Collected data entries:
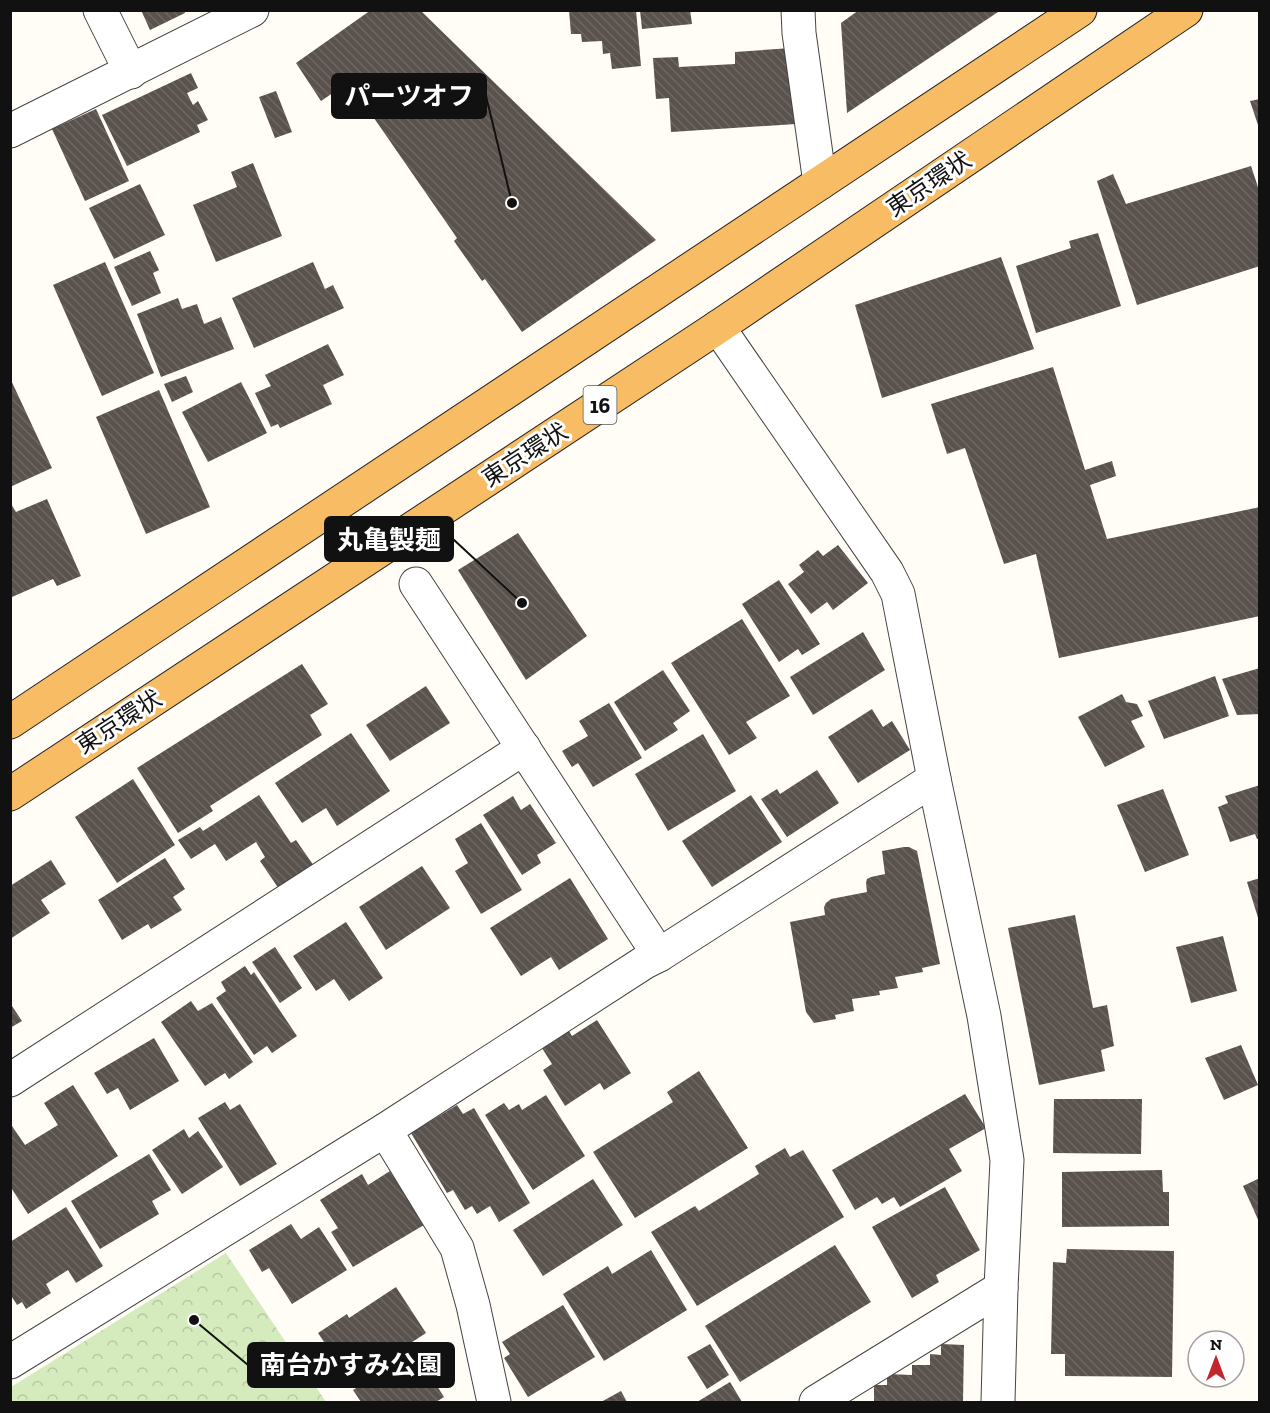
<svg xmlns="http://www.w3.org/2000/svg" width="1270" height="1413" font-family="'Zilla Slab','Noto Sans JP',serif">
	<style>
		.park { fill: url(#park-crowns) }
		.building { fill: url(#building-back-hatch) }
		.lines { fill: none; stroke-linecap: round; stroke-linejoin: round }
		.minor-casing { stroke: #444; stroke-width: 35 }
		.tertiary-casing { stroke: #444; stroke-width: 35 }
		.trunk-casing { stroke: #222; stroke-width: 35 }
		.minor { stroke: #fff; stroke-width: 33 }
		.tertiary { stroke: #fff; stroke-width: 33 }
		.trunk { stroke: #f7bc64; stroke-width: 33 }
		.labels { text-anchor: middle; stroke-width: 6; stroke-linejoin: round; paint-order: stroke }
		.shield { fill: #fff; stroke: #585858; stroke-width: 1.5 }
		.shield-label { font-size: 22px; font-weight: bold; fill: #111 }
		.street-label { font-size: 24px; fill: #111; stroke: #fff }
		.leader { fill: none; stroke: #111; stroke-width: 2 }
		.callout-dot { fill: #111; stroke: #fff; stroke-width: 2 }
		.callout { fill: #111; stroke: #111; stroke-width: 2 }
		.callout-label { font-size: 26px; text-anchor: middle; font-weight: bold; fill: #fff }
	</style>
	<defs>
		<pattern id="park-crowns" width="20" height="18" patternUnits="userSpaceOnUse" patternTransform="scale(1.5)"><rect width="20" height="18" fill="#d5ebbd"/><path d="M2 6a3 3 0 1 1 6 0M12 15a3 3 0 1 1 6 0" fill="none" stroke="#b6c8a1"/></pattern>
		<pattern id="building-back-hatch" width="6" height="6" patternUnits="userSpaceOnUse" patternTransform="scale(1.5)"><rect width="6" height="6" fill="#5a524d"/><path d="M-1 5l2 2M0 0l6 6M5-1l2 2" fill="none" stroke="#6d6662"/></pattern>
	</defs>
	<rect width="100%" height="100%" fill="#fffdf5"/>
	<path class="park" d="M226 1253 326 1402H11V1387Z"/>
	<g class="building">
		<path d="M141 10H184L185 13 150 30Z"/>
		<path d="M371 10H420L656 240 522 332 485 279 482 281 454 241 457 238 349 82 321 101 296 63Z"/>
		<path d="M569 10H636L641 66 612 69 610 53 603 54 602 41 582 42 581 34H571Z"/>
		<path d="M640 10H690L692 24 642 29Z"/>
		<path d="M859 10H1001L847 113 841 23Z"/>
		<path d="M791 48 796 124 671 132 669 98 656 99 653 58 678 57 679 67 735 64V52Z"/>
		<path d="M191 73 198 88 187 93 193 105 198 101 208 120 197 125 200 132 127 166 102 115Z"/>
		<path d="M276 91 292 132 275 138 259 97Z"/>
		<path d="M1260 99V128H1259L1250 101Z"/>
		<path d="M96 109 129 181 85 201 52 129Z"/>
		<path d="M253 163 282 236 216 262 193 205 237 187 231 172Z"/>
		<path d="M1251 166 1260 193V266L1137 305 1097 181 1113 174 1126 204Z"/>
		<path d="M140 184 165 235 114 259 89 208Z"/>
		<path d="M1098 233 1121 306 1036 333 1016 266 1071 248 1069 241Z"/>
		<path d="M150 251 159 270 153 273 161 293 132 306 114 267Z"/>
		<path d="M1001 257 1034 349 882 398 855 305Z"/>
		<path d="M105 262 154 373 102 396 53 285Z"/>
		<path d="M313 262 325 289 333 285 344 308 254 348 232 298Z"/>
		<path d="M178 298 182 309 197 304 204 324 221 317 234 349 161 377 137 314Z"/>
		<path d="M328 344 344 375 323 385 332 404 280 428 278 424 271 427 255 393 271 386 265 375Z"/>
		<path d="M1053 367 1085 470 1112 461 1116 476 1090 485 1107 539 1260 507V616L1059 658 1036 554 1004 564 965 448 947 454 931 404Z"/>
		<path d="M186 376 193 392 172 402 164 384Z"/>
		<path d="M10 378 52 468 10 487Z"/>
		<path d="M241 382 267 433 208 462 182 412Z"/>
		<path d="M159 390 210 507 146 534 96 417Z"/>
		<path d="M47 499 81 576 57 586 53 579 12 597 10 595V502L16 512Z"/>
		<path d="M518 533 587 636 526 680 458 570Z"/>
		<path d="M838 545 868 583 833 610 827 602 811 614 788 584 804 572 799 565 818 550 823 556Z"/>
		<path d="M779 580 820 644 802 655 798 649 779 662 742 604Z"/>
		<path d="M742 619 790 696 746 722 757 738 729 755 671 663Z"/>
		<path d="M863 632 885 670 813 715 790 677Z"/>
		<path d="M302 664 328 704 310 715 322 735 210 806 213 811 178 833 137 768Z"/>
		<path d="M1260 668V714L1237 715 1222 679Z"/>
		<path d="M663 670 690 711 673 723 678 730 645 751 614 702Z"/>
		<path d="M1215 676 1229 716 1164 739 1148 701Z"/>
		<path d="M426 686 450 723 390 761 366 725Z"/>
		<path d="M1122 694 1126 702 1137 704 1143 716 1131 721 1145 747 1105 767 1078 717Z"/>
		<path d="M609 703 642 758 593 787 578 763 572 767 562 751 588 736 579 721Z"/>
		<path d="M872 709 883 727 892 721 910 750 858 783 828 737Z"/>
		<path d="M351 733 390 791 337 826 326 808 302 823 275 783Z"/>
		<path d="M703 734 736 791 668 831 635 774Z"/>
		<path d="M817 770 839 803 787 837 761 799 777 789 780 794Z"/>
		<path d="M133 779 175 845 117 883 75 817Z"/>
		<path d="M1260 785V839H1257L1255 834 1230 842 1218 807 1228 803 1225 796Z"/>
		<path d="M1163 789 1189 855 1145 872 1117 805Z"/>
		<path d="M259 795 291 843 296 840 314 866 279 889 260 861 265 857 256 842 226 861 215 844 191 859 178 840 200 827 203 831Z"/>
		<path d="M751 795 782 842 712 887 682 841Z"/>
		<path d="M513 796 521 810 530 804 556 843 537 855 541 863 522 875 483 815Z"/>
		<path d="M481 823 522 890 481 914 455 871 468 863 455 839Z"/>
		<path d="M904 847H909L917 851 940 964 922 968 923 972 895 977 898 988 879 991 880 995 852 999 854 1011 835 1015 836 1019 814 1023 806 1012 790 922 825 915 824 907 826 903 831 899 867 892 866 883 867 879 871 877 885 874 882 851Z"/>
		<path d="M165 858 185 889 173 897 182 910 151 929 148 924 122 940 98 900Z"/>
		<path d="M51 860 66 884 41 900 50 913 10 939V886Z"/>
		<path d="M422 866 450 908 386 950 359 907Z"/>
		<path d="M570 878 608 939 559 970 551 957 521 976 490 928Z"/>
		<path d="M1260 878V921H1259L1247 882Z"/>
		<path d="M1075 915 1093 1008 1107 1005 1114 1046 1101 1050 1105 1071 1039 1085 1008 928Z"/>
		<path d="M346 922 383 978 349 1001 334 979 316 991 293 956Z"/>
		<path d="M1223 936 1237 991 1191 1003 1176 947Z"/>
		<path d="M275 947 302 988 280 1003 252 962Z"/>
		<path d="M245 966 251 975 254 972 297 1036 272 1053 267 1046 254 1055 216 998 226 991 221 982Z"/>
		<path d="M191 1001 198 1011 212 1003 253 1062 229 1079 225 1073 205 1086 161 1022Z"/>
		<path d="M10 1003 22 1021 10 1028Z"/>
		<path d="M597 1020 631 1073 604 1090 600 1083 565 1106 543 1070 552 1064 542 1048 569 1031 572 1036Z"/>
		<path d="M154 1038 179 1081 130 1110 118 1088 107 1094 94 1073Z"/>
		<path d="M1241 1045 1258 1085 1224 1100 1205 1058Z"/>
		<path d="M699 1071 748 1148 635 1218 593 1152 673 1102 667 1092Z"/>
		<path d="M73 1085 118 1156 28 1214 10 1186V1123L25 1145 58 1125 44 1103Z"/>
		<path d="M965 1094 986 1128 949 1149 962 1171 900 1207 894 1197 882 1204 877 1197 855 1210 832 1170Z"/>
		<path d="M546 1095 585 1156 533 1190 485 1115 504 1103 509 1110 519 1104 522 1110Z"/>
		<path d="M1054 1099H1142L1141 1154 1053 1153Z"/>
		<path d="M225 1102 230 1110 240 1104 277 1164 240 1186 198 1118Z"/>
		<path d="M457 1105 463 1114 474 1108 530 1203 499 1222 490 1206 477 1214 472 1206 465 1210 453 1190 447 1193 411 1133Z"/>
		<path d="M184 1129 189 1138 198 1131 223 1167 182 1194 152 1150Z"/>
		<path d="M785 1148 790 1157 803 1150 844 1217 697 1306 651 1232 695 1206 699 1211 759 1174 755 1166Z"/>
		<path d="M149 1154 171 1190 152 1201 159 1214 100 1249 71 1201Z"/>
		<path d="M1162 1170 1163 1192H1169V1226L1062 1227V1172Z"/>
		<path d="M390 1171 424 1225 353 1267 331 1232 338 1228 320 1200 362 1174 368 1185Z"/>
		<path d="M1260 1178V1224L1243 1186Z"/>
		<path d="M593 1179 623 1225 543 1276 513 1230Z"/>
		<path d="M945 1187 980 1250 936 1275 939 1282 912 1298 872 1227Z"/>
		<path d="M66 1207 103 1266 76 1283 68 1270 46 1284 51 1293 26 1309 22 1302 17 1305 10 1294V1242Z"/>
		<path d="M291 1224 301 1239 319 1227 347 1270 292 1304 269 1268 262 1272 249 1250Z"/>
		<path d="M835 1245 871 1302 740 1382 705 1326Z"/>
		<path d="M1067 1249 1174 1251 1172 1377 1065 1376V1354H1051L1053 1262 1066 1263Z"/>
		<path d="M651 1250 687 1310 604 1361 563 1294 608 1266 612 1274Z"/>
		<path d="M396 1287 426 1333 362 1375 359 1372 345 1381 328 1356 332 1354 318 1333 347 1314 349 1318Z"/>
		<path d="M563 1305 595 1357 528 1397 504 1358 510 1354 502 1342Z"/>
		<path d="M710 1344 729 1375 707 1389 687 1357Z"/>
		<path d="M941 1344 964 1345 963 1402H874V1385H887V1374L912 1375V1365H930V1354L941 1355Z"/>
		<path d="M415 1351 444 1397 436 1402H361L353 1390Z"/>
		<path d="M730 1382 742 1402H697Z"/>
		<path d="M621 1391 627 1402H601Z"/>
	</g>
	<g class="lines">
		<defs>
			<g id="minor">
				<path d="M100 10 131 72"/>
				<path d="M798 10 799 33 820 183"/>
				<path d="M10 131 252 10"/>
				<path d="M416 584 659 955"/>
				<path d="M10 1080 524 748"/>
				<path d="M385 1130 457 1248 473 1305 494 1402"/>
				<path d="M10 1362 385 1130 645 962 659 955 934 779"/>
				<path d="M816 1402 1001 1288"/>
			</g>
			<path id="tertiary" d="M718 327 887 572 898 594 934 779 984 1016 1007 1160 1001 1288 998 1402"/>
			<g id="trunk">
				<path d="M10 722 1080 10"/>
				<path d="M10 794 718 327 1186 10"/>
			</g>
		</defs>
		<use href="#minor" class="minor-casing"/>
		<use href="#tertiary" class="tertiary-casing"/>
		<use href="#trunk" class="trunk-casing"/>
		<use href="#minor" class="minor"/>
		<use href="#tertiary" class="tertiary"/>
		<use href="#trunk" class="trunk"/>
	</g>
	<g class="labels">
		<rect class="shield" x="583.5" y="386" width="33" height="38" rx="4.5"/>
		<g class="shield-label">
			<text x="600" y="413">16</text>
		</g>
		<g class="street-label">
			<text transform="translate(929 184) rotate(-34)" y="8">東京環状</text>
			<text transform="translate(525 455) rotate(-33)" y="8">東京環状</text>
			<text transform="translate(119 722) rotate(-33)" y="8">東京環状</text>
		</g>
	</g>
	<path class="leader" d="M512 203L486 96M522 603L453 539M194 1320L248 1365"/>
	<g class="callout-dot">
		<circle cx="512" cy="203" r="6"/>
		<circle cx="522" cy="603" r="6"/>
		<circle cx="194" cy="1320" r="6"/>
	</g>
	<g class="callout">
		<rect x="332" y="74" width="154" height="44" rx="6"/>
		<rect x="325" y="517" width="128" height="44" rx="6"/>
		<rect x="248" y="1343" width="206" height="44" rx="6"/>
	</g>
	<g class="callout-label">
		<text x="409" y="105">パーツオフ</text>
		<text x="389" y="549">丸亀製麺</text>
		<text x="351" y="1374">南台かすみ公園</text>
	</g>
	<rect width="1270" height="1413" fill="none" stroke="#111111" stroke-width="24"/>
	<g transform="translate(1216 1359)"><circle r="28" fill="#ffffff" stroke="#a0a0a0" stroke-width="1.5"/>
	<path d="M0-4.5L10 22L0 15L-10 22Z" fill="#c4262e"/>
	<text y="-9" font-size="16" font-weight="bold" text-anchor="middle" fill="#111111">N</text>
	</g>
</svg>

- _What you are asked to do_: Go through the records above. Copy each line in which the string "lines" appears.

- _Output below_:
		.lines { fill: none; stroke-linecap: round; stroke-linejoin: round }
	<g class="lines">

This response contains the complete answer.